Charge conservation and the shape of the ridge of two-particle correlations in relativistic heavy-ion collisions

TL;DR

This study shows that charge conservation in hydrodynamic models explains the shape and features of two-particle correlations in relativistic heavy-ion collisions, matching experimental data at low transverse momentum.

Contribution

It introduces a detailed hydrodynamic framework incorporating charge conservation to accurately reproduce two-particle correlation data in heavy-ion collisions.

Findings

Charge conservation provides a key non-flow component in correlations.

The model reproduces the dependence of correlations on charge and centrality.
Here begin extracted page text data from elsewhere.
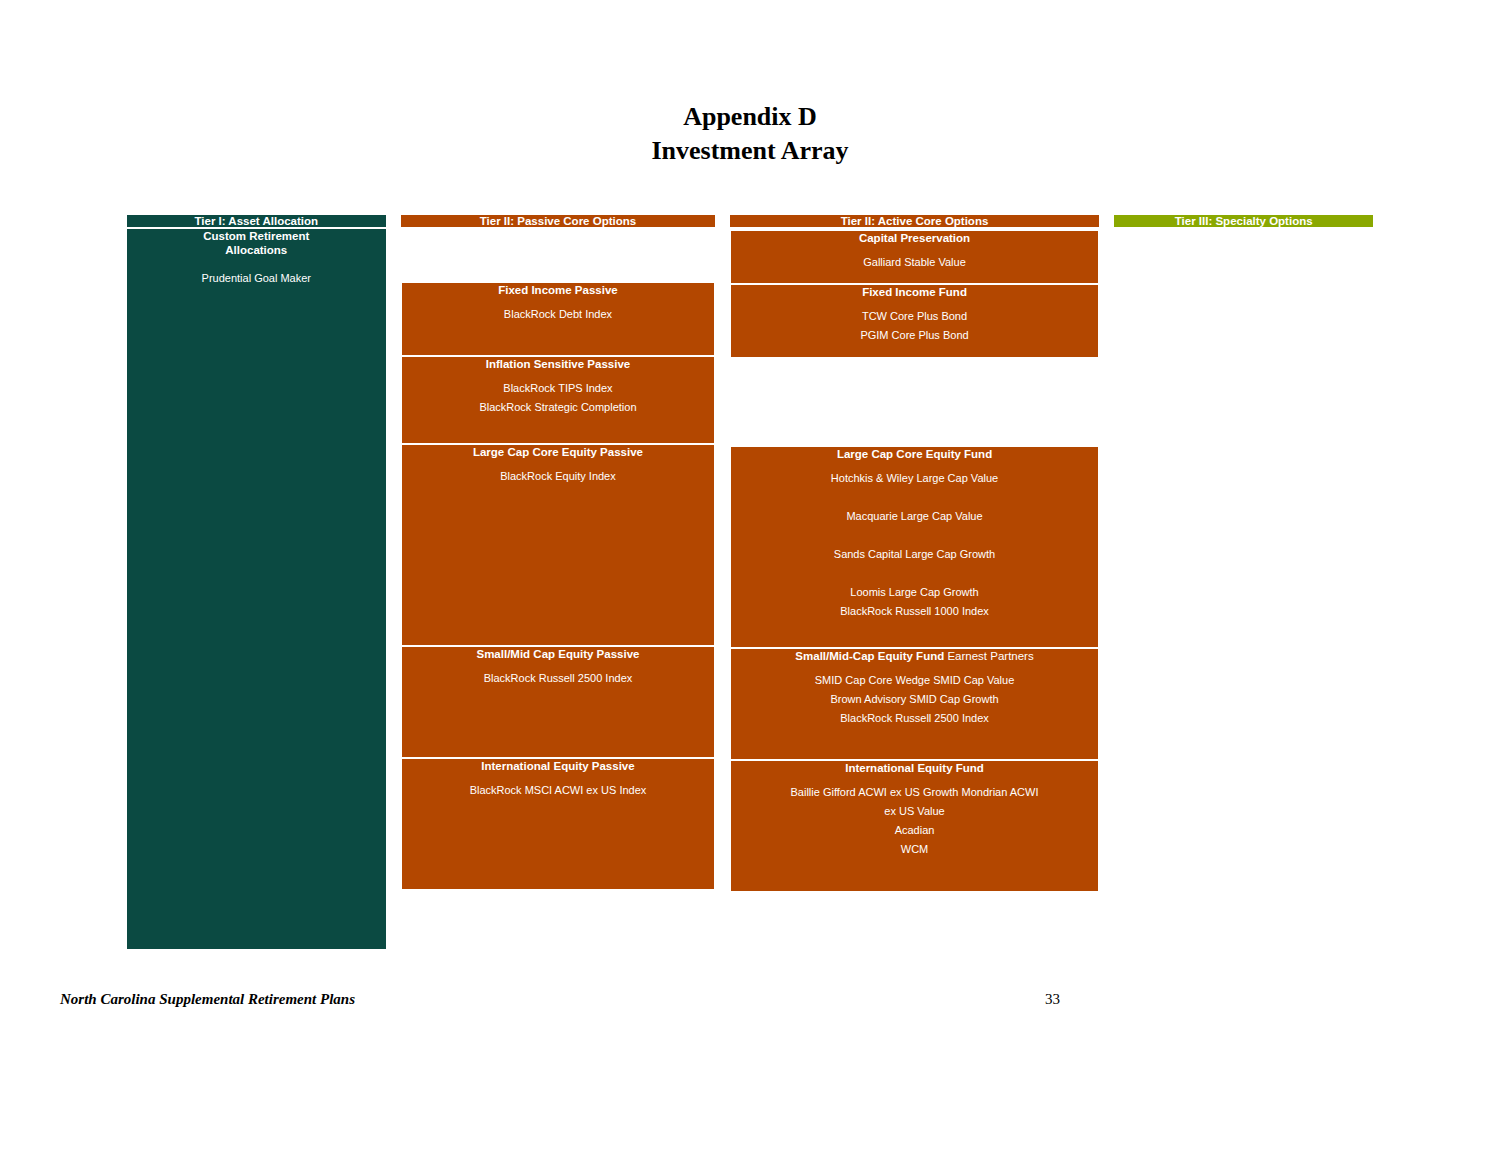Appendix D
Investment Array
| Tier I: Asset Allocation | | Tier II: Passive Core Options | | Tier II: Active Core Options | | Tier III: Specialty Options |
| Custom Retirement Allocations Prudential Goal Maker | | / Fixed Income Passive BlackRock Debt Index / / Inflation Sensitive Passive BlackRock TIPS Index BlackRock Strategic Completion / / Large Cap Core Equity Passive BlackRock Equity Index / / Small/Mid Cap Equity Passive BlackRock Russell 2500 Index / / International Equity Passive BlackRock MSCI ACWI ex US Index / | | / Capital Preservation Galliard Stable Value / / Fixed Income Fund TCW Core Plus Bond PGIM Core Plus Bond / / Large Cap Core Equity Fund Hotchkis & Wiley Large Cap Value Macquarie Large Cap Value Sands Capital Large Cap Growth Loomis Large Cap Growth BlackRock Russell 1000 Index / / Small/Mid-Cap Equity Fund Earnest Partners SMID Cap Core Wedge SMID Cap Value Brown Advisory SMID Cap Growth BlackRock Russell 2500 Index / / International Equity Fund Baillie Gifford ACWI ex US Growth Mondrian ACWI ex US Value Acadian WCM / | | |
North Carolina Supplemental Retirement Plans
33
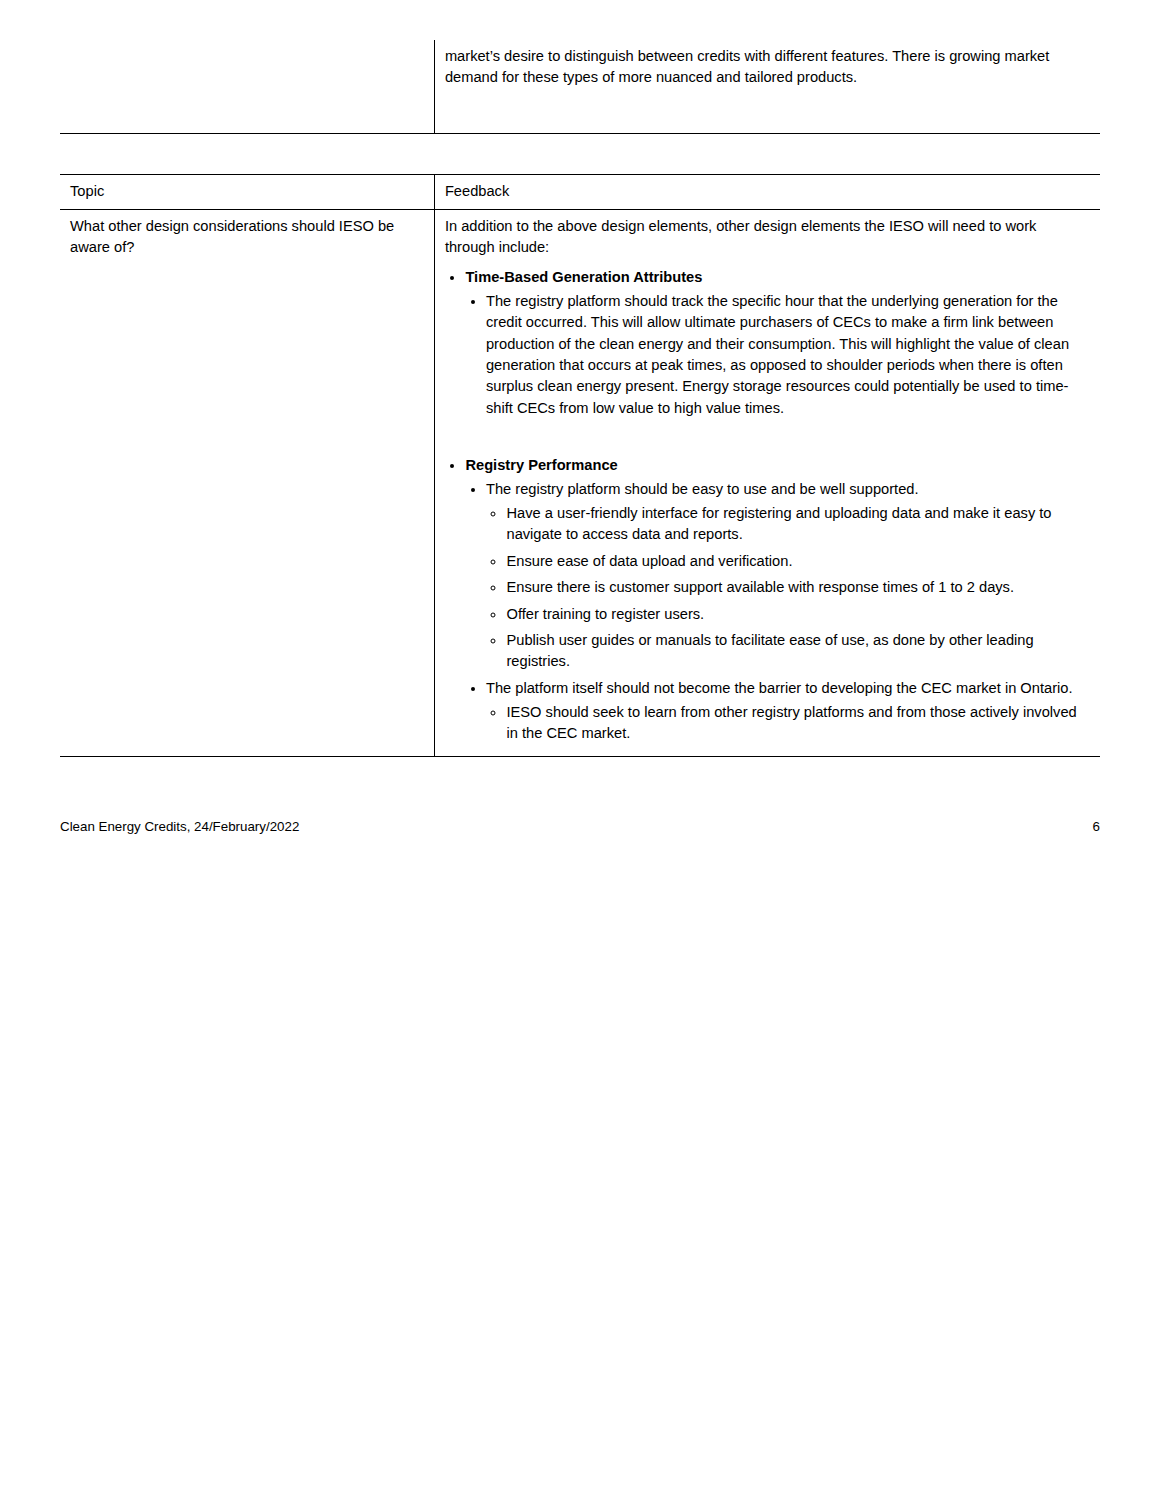| | market’s desire to distinguish between credits with different features. There is growing market demand for these types of more nuanced and tailored products. |
| Topic | Feedback |
| What other design considerations should IESO be aware of? | In addition to the above design elements, other design elements the IESO will need to work through include: Time-Based Generation Attributes The registry platform should track the specific hour that the underlying generation for the credit occurred. This will allow ultimate purchasers of CECs to make a firm link between production of the clean energy and their consumption. This will highlight the value of clean generation that occurs at peak times, as opposed to shoulder periods when there is often surplus clean energy present. Energy storage resources could potentially be used to time-shift CECs from low value to high value times. Registry Performance The registry platform should be easy to use and be well supported. Have a user-friendly interface for registering and uploading data and make it easy to navigate to access data and reports. Ensure ease of data upload and verification. Ensure there is customer support available with response times of 1 to 2 days. Offer training to register users. Publish user guides or manuals to facilitate ease of use, as done by other leading registries. The platform itself should not become the barrier to developing the CEC market in Ontario. IESO should seek to learn from other registry platforms and from those actively involved in the CEC market. |
Clean Energy Credits, 24/February/2022
6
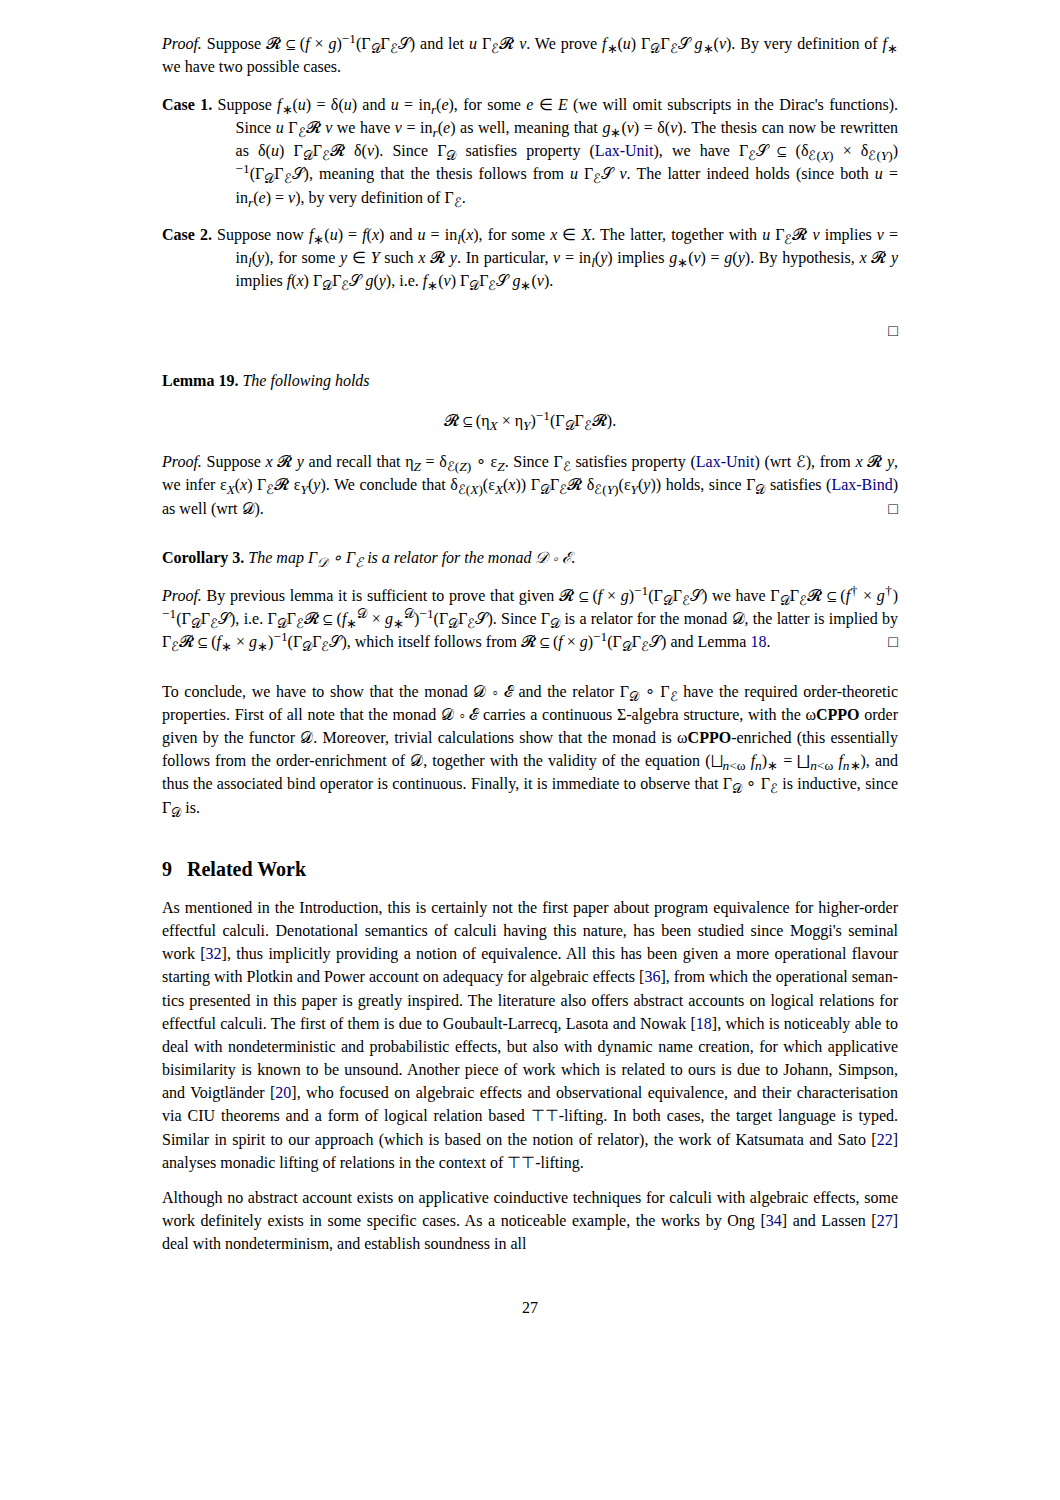Proof. Suppose 𝓡 ⊆ (f × g)−1(Γ𝒟Γℰ𝒮) and let u Γℰ𝓡 v. We prove f∗(u) Γ𝒟Γℰ𝒮 g∗(v). By very definition of f∗ we have two possible cases.
Case 1. Suppose f∗(u) = δ(u) and u = inr(e), for some e ∈ E (we will omit subscripts in the Dirac's functions). Since u Γℰ𝓡 v we have v = inr(e) as well, meaning that g∗(v) = δ(v). The thesis can now be rewritten as δ(u) Γ𝒟Γℰ𝓡 δ(v). Since Γ𝒟 satisfies property (Lax-Unit), we have Γℰ𝒮 ⊆ (δℰ(X) × δℰ(Y))−1(Γ𝒟Γℰ𝒮), meaning that the thesis follows from u Γℰ𝒮 v. The latter indeed holds (since both u = inr(e) = v), by very definition of Γℰ.
Case 2. Suppose now f∗(u) = f(x) and u = inl(x), for some x ∈ X. The latter, together with u Γℰ𝓡 v implies v = inl(y), for some y ∈ Y such x 𝓡 y. In particular, v = inl(y) implies g∗(v) = g(y). By hypothesis, x 𝓡 y implies f(x) Γ𝒟Γℰ𝒮 g(y), i.e. f∗(v) Γ𝒟Γℰ𝒮 g∗(v).
□
Lemma 19. The following holds
𝓡 ⊆ (ηX × ηY)−1(Γ𝒟Γℰ𝓡).
Proof. Suppose x 𝓡 y and recall that ηZ = δℰ(Z) ∘ εZ. Since Γℰ satisfies property (Lax-Unit) (wrt ℰ), from x 𝓡 y, we infer εX(x) Γℰ𝓡 εY(y). We conclude that δℰ(X)(εX(x)) Γ𝒟Γℰ𝓡 δℰ(Y)(εY(y)) holds, since Γ𝒟 satisfies (Lax-Bind) as well (wrt 𝒟). □
Corollary 3. The map Γ𝒟 ∘ Γℰ is a relator for the monad 𝒟 ∘ ℰ.
Proof. By previous lemma it is sufficient to prove that given 𝓡 ⊆ (f × g)−1(Γ𝒟Γℰ𝒮) we have Γ𝒟Γℰ𝓡 ⊆ (f† × g†)−1(Γ𝒟Γℰ𝒮), i.e. Γ𝒟Γℰ𝓡 ⊆ (f∗𝒟 × g∗𝒟)−1(Γ𝒟Γℰ𝒮). Since Γ𝒟 is a relator for the monad 𝒟, the latter is implied by Γℰ𝓡 ⊆ (f∗ × g∗)−1(Γ𝒟Γℰ𝒮), which itself follows from 𝓡 ⊆ (f × g)−1(Γ𝒟Γℰ𝒮) and Lemma 18. □
To conclude, we have to show that the monad 𝒟 ∘ ℰ and the relator Γ𝒟 ∘ Γℰ have the required order-theoretic properties. First of all note that the monad 𝒟 ∘ ℰ carries a continuous Σ-algebra structure, with the ωCPPO order given by the functor 𝒟. Moreover, trivial calculations show that the monad is ωCPPO-enriched (this essentially follows from the order-enrichment of 𝒟, together with the validity of the equation (⨆n<ω fn)∗ = ⨆n<ω fn∗), and thus the associated bind operator is continuous. Finally, it is immediate to observe that Γ𝒟 ∘ Γℰ is inductive, since Γ𝒟 is.
9 Related Work
As mentioned in the Introduction, this is certainly not the first paper about program equivalence for higher-order effectful calculi. Denotational semantics of calculi having this nature, has been studied since Moggi's seminal work [32], thus implicitly providing a notion of equivalence. All this has been given a more operational flavour starting with Plotkin and Power account on adequacy for algebraic effects [36], from which the operational semantics presented in this paper is greatly inspired. The literature also offers abstract accounts on logical relations for effectful calculi. The first of them is due to Goubault-Larrecq, Lasota and Nowak [18], which is noticeably able to deal with nondeterministic and probabilistic effects, but also with dynamic name creation, for which applicative bisimilarity is known to be unsound. Another piece of work which is related to ours is due to Johann, Simpson, and Voigtländer [20], who focused on algebraic effects and observational equivalence, and their characterisation via CIU theorems and a form of logical relation based ⊤⊤-lifting. In both cases, the target language is typed. Similar in spirit to our approach (which is based on the notion of relator), the work of Katsumata and Sato [22] analyses monadic lifting of relations in the context of ⊤⊤-lifting.
Although no abstract account exists on applicative coinductive techniques for calculi with algebraic effects, some work definitely exists in some specific cases. As a noticeable example, the works by Ong [34] and Lassen [27] deal with nondeterminism, and establish soundness in all
27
The fall-off of the ridge is explained by particle pairs emitted from the same fluid element.

Abstract

We demonstrate that in the framework of the event-by-event hydrodynamics followed by statistical hadronization, the proper charge conservation in the mechanism of hadron production provides the crucial non-flow component and leads to agreement with the two-dimensional two-particle correlation data in relative azimuthal angle and pseudorapidity at soft transverse momenta (p_T<2GeV). The fall-off of the same-side ridge in relative pseudorapidity follows from the fact that a pair of particles with balanced charges is emitted from the same fluid element, whose collective velocity collimates the momenta of the pair. We reproduce basic experimental features of the two-dimensional correlation function, such as the dependence on the relative charge and centrality, as well as the related charge balance functions and the harmonic flow coefficients as functions of the relative pseudorapidity.